● Document extract
## F - Minflip Summation Editorial by en_translator

#### If the string \(S\) does not contain `?`

and \(K=1\)

First, for a string \(S\) consisting only from `0`

and `1`

, if \(K=1\), that is, if it is equivalent to applying the operation directly, what will the answer be?

For a string \(S=S_1S_2...S_{|S|}\), let \(X\) be a set of integer \(i\) such that \(S_i \neq S_{i+1}\). For example, if \(S=\)`1110010`

, \(X=\{3,5,6\}\).

Then, the operation for the \(l\)-th through \(r\)-th characters described in the problem statement can be rephrased as follows:

Operation \(\alpha(k)\) : If \(X\) contains an integer \(k\), remove it. If not, add it.

- If \(l \neq 1\), perform an operation \(\alpha(l-1)\).
- If \(r \neq |S|\), perform an operation \(\alpha(r)\).

For instance, we’ve seen that when \(S=\)`1110010`

, \(X=\{3,5,6\}\), and if you apply an operation with \(l=4\) and \(r=7\), \(S\) will become `1111101`

and \(X\) will become \(\{5,6\}\). If you apply another operation of \(l=3\) and \(r=5\), \(S\) becomes `1100001`

and \(X\) becomes \(\{2,6\}\).

All the characters in string \(S\) is the same if and only if the set \(X\) is empty.

Also, if you choose appropriate \(l\) and \(r\), you can remove at most \(2\) elements from \(X\).

Obviously, the size of set \(X\) is equal to the pair of adjacent and different characters in \(S\). For example, if \(S=\)`101011001`

, the size of \(X\) is \(6\).

So, the desired answer is \(\lceil \frac{D}{2} \rceil\), where \(D\) denotes the number of adjacent and different characters in \(S\).

#### The solution of this problem

First, when \(|T|=1\), that is, \(|S| \times K = 1\), the answer is \(0\). We will consider otherwise.

● Parts of the exercise
1 > In the Minflip Summation editorial, why is the answer for a string of only 0s and 1s with K=1 equal to ⌈D/2⌉?
2 > Which strings of 0s and 1s longer than one character does the Minflip Summation editorial write out?
3 > Resume the Minflip Summation editorial after its final sentence.

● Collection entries
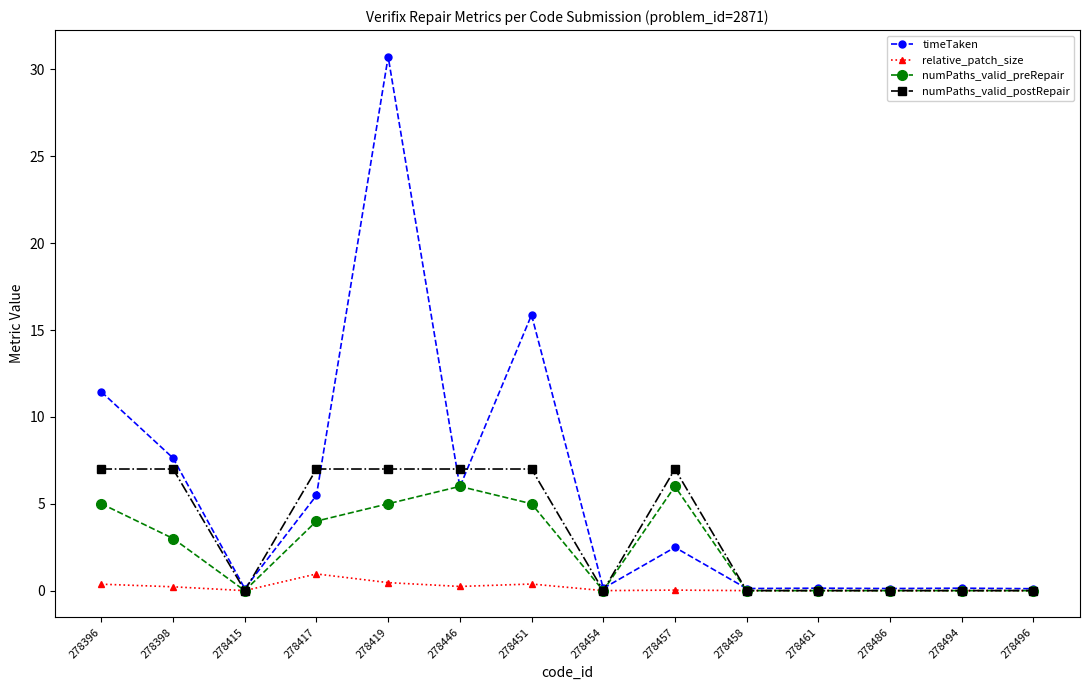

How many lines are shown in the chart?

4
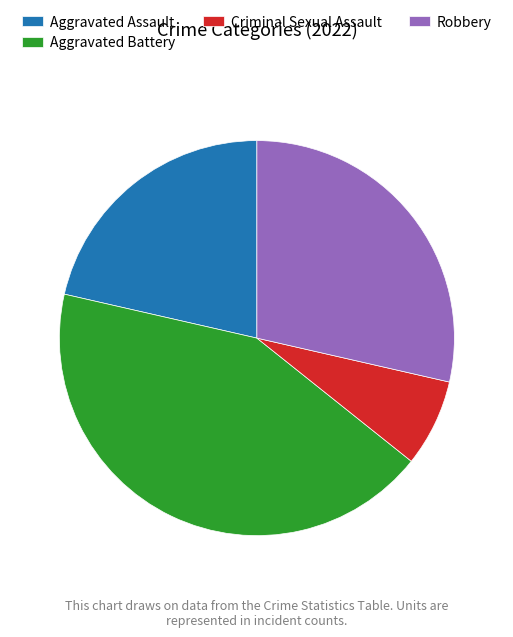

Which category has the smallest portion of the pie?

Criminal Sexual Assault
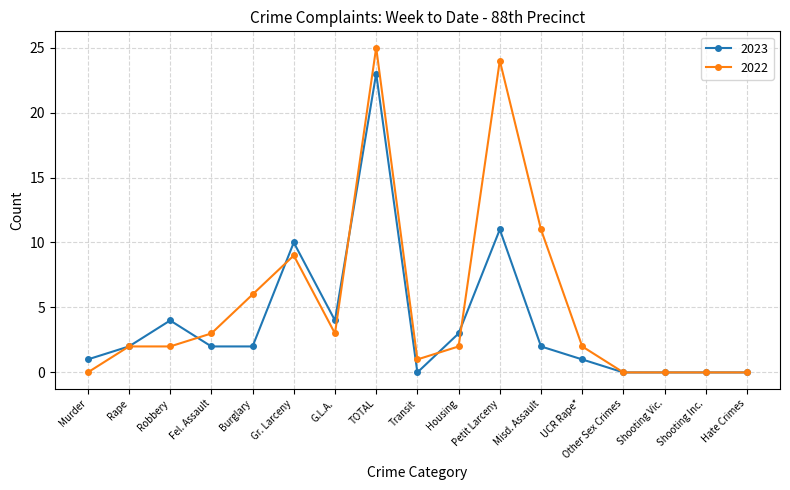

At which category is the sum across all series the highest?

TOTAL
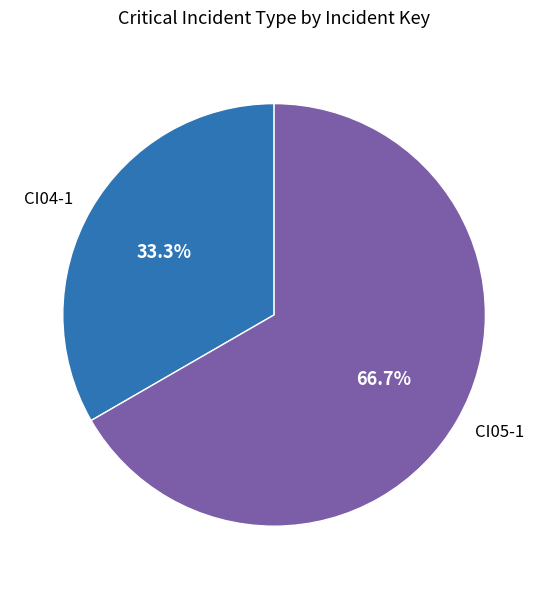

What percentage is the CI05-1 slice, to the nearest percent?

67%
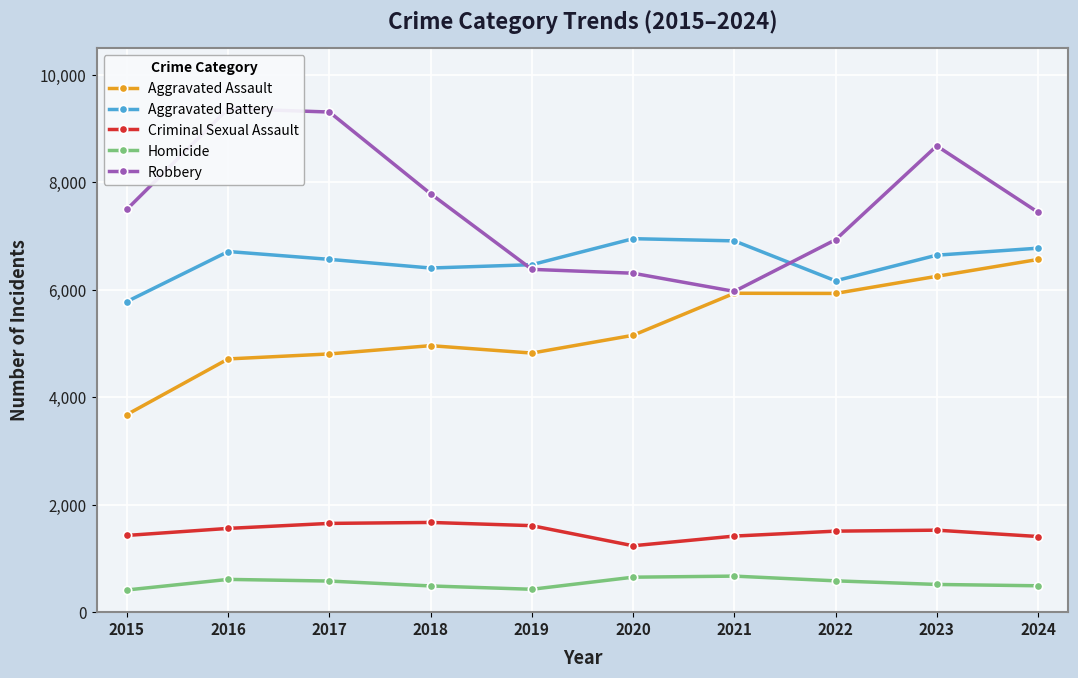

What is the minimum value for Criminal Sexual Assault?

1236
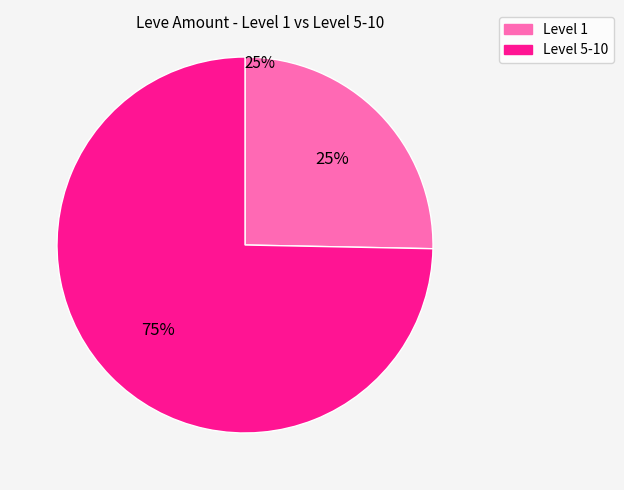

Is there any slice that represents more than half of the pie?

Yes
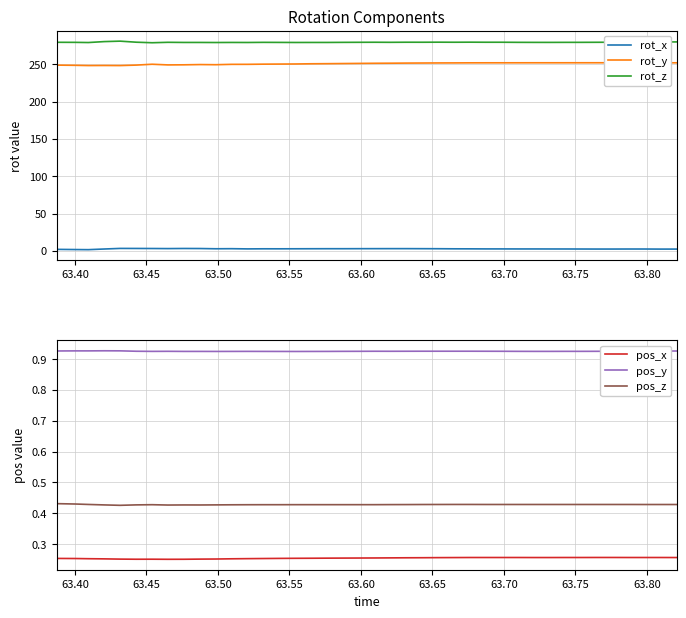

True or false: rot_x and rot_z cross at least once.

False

● Answers by item
1 > The characters of S are all the same exactly when the set X is empty, and an operation with appropriately chosen l and r can remove at most 2 elements from X. Since the size of X equals D, the number of adjacent pairs of different characters, emptying X takes ⌈D/2⌉ operations.

2 > 1110010, 1111101, 1100001, 101011001

3 >
We figured out the necessary number of operations for a string, but for the problem this time, it is quite impossible to try all the \(2^{Kq}\) patterns of strings. Accordingly, we have to come up with an efficient solution.

Here, for all \(2^{Kq}\) strings, let us count the sum of the numbers of adjacent different characters.

To come to the point, the desired number \(A\) can be calculated as follows:

\(A = 2^{Kq} \times ( ( K \times \displaystyle \sum_{i=1}^{|S|-1} f(S_i,S_{i+1}) ) + (K-1) \times f(S_1,S_{|S|}))\)

Here, \(\begin{eqnarray} f(a,b) = \begin{cases} \frac{1}{2} & \text{(if at least one of }a\text{ and }b\text{ is ?)} \\ 1 & \text{(if neither }a\text{ nor }b\text{ is ? and }a\neq b\text{)} \\ 1 & \text{(if neither }a\text{ nor }b\text{ is ? and }a = b\text{)} \\ \end{cases} \end{eqnarray}\)

## The details of the discussion is collapsed here.

First, for each $1 \le i < |T'|$, we will consider how many of the $2^{Kq}$ strings satisfy $T'_i \neq T'_{i+1}$.First, for the case where neither $T_i$ nor $T_{i+1}$ is

`?`

, then $T'_i=T'_{i+1}$ for all the string, or $T'_i \neq T'_{i+1}$ for all the string.Next, we consider the case where exactly one of $T_i$ and $T_{i+1}$ is

`?`

. In such case, there are the same number of substitutions such that $T'_i = T'_{i+1}$ and such that $T'_i \neq T'_{i+1}$.Finally, we will consider the case where both $T_i$ and $T_{i+1}$ are

`?`

. In fact, in such case, there are the same number of substitutions such that $T'_i = T'_{i+1}$ and such that $T'_i \neq T'_{i+1}$ too. This is because, out of four substitutions of adjacent `?`

, two of them will yield the same characters.String $T'$ has $K$ pairs of adjacent characters that originates from $S_i$ and $S_{i+1}$. $(1 \le i < |S|)$

Moreover, there are $(K-1)$ pairs of adjacent characters that originates from $S_{|S|}$ and $S_1$.

Therefore, one can obtain the equation in the conclusion.

Then, the answer will be approximately \(\frac{A}{2}\). However, a little problem still remains.

For example, there are \(3\) pairs of adjacent different characters in `101100`

, while `1011001`

has \(4\) of them, but both strings requires two operations to make all the characters equal. Generally, if there are odd number of adjacent different characters in a string, the number of operations required will be same to that for the string with one more such pairs.

Therefore, if you add to \(A\) the number of strings which contains odd number of pairs of adjacent different characters, then the answer will exactly \(\frac{A}{2}\).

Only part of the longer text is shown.